* _PROBLEM TO WORK ON_
Note each line in the data below that holds "Burners", and copy it.

* _GIVEN ENTRIES_
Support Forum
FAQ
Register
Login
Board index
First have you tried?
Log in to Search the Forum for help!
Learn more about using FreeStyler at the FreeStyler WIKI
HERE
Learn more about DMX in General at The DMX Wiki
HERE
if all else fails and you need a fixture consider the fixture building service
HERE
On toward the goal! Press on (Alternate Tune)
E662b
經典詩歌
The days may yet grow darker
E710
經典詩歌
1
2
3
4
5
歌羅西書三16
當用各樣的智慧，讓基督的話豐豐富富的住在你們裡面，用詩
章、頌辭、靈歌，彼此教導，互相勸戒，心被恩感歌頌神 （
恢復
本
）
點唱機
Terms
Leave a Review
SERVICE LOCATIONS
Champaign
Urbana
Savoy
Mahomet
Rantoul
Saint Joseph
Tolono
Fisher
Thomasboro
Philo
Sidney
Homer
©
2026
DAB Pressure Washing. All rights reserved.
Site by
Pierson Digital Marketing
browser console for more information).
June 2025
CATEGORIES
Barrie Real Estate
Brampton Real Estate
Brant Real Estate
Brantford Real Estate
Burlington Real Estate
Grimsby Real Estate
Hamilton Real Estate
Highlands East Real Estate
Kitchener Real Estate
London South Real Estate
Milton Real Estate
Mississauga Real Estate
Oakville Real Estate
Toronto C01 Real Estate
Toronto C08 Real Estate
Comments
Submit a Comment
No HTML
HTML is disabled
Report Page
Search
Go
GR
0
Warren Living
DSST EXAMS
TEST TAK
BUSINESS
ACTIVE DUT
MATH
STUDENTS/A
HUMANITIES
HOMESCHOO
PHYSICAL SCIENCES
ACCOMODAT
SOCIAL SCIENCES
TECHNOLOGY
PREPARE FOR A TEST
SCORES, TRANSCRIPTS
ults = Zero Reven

...

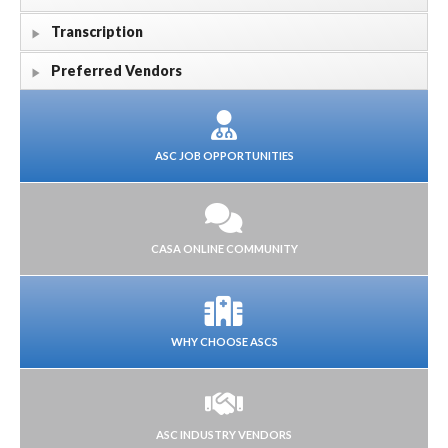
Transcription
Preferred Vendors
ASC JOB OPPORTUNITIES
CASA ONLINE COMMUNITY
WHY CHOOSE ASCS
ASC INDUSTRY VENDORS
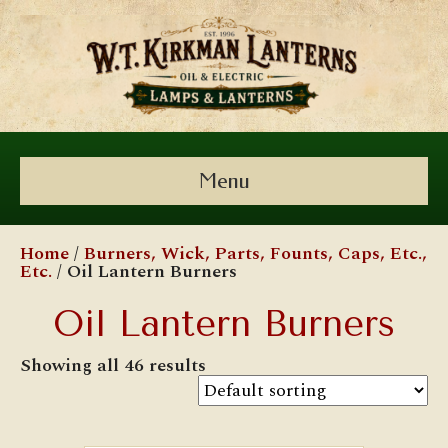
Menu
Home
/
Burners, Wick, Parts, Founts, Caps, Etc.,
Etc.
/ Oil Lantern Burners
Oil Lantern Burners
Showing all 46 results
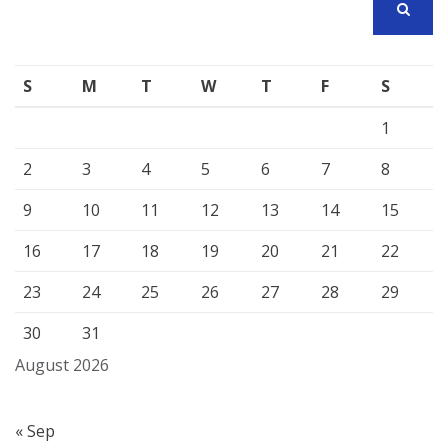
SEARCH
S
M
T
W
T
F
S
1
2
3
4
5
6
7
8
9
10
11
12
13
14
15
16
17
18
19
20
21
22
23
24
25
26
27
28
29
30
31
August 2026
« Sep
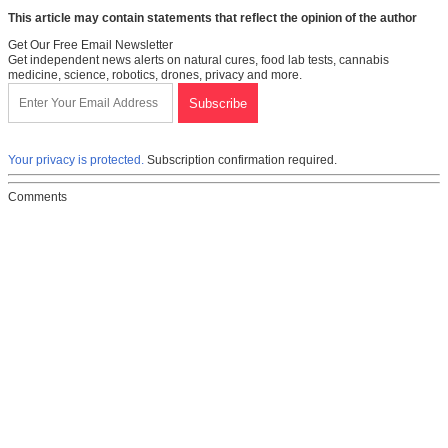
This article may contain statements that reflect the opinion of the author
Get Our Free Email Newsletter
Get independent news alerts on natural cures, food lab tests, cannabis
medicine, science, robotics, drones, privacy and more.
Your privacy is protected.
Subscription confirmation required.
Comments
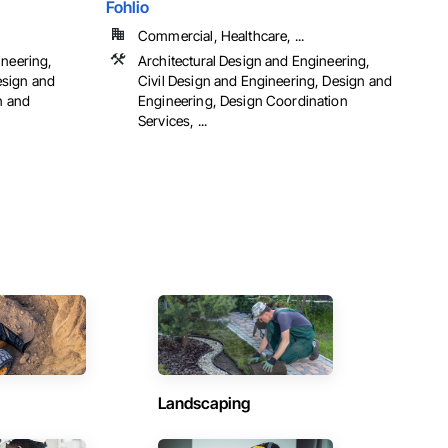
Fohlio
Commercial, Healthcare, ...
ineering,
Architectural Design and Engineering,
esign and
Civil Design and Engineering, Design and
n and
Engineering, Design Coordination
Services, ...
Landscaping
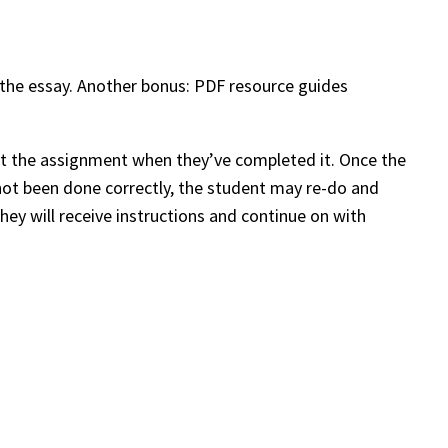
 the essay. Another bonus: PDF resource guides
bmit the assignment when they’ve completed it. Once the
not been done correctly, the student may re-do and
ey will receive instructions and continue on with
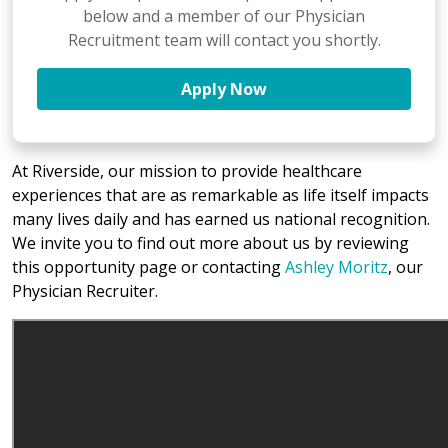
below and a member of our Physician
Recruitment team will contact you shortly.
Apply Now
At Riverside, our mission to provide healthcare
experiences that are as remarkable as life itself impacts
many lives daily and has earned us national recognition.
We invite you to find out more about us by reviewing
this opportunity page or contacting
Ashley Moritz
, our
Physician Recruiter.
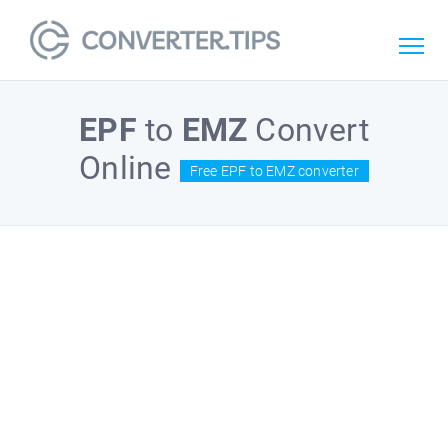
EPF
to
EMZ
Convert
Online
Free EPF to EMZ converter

* * *

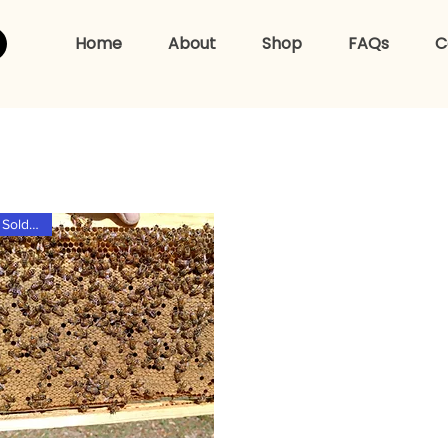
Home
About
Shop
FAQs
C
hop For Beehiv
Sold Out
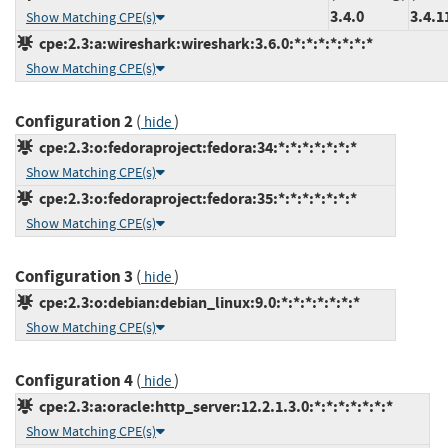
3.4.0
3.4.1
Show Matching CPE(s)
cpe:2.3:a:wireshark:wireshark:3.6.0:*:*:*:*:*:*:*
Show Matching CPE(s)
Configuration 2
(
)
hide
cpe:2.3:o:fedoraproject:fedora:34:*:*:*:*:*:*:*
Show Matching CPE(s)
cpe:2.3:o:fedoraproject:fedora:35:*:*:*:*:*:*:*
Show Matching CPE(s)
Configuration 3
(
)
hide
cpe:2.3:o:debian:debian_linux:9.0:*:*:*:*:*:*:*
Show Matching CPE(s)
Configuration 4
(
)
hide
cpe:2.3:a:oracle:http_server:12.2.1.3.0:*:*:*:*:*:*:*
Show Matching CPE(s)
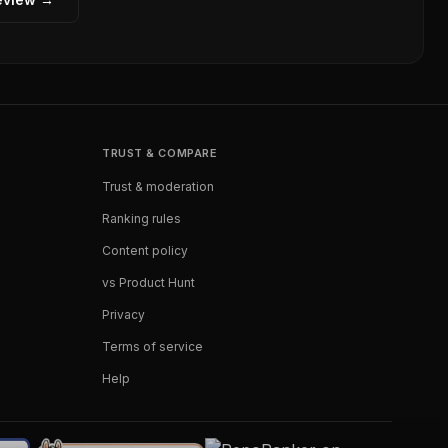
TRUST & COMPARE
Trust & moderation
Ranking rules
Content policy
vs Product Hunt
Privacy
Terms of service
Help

* _REPLY TO THE EXERCISE_
Burners, Wick, Parts, Founts, Caps, Etc.,
/ Oil Lantern Burners
Oil Lantern Burners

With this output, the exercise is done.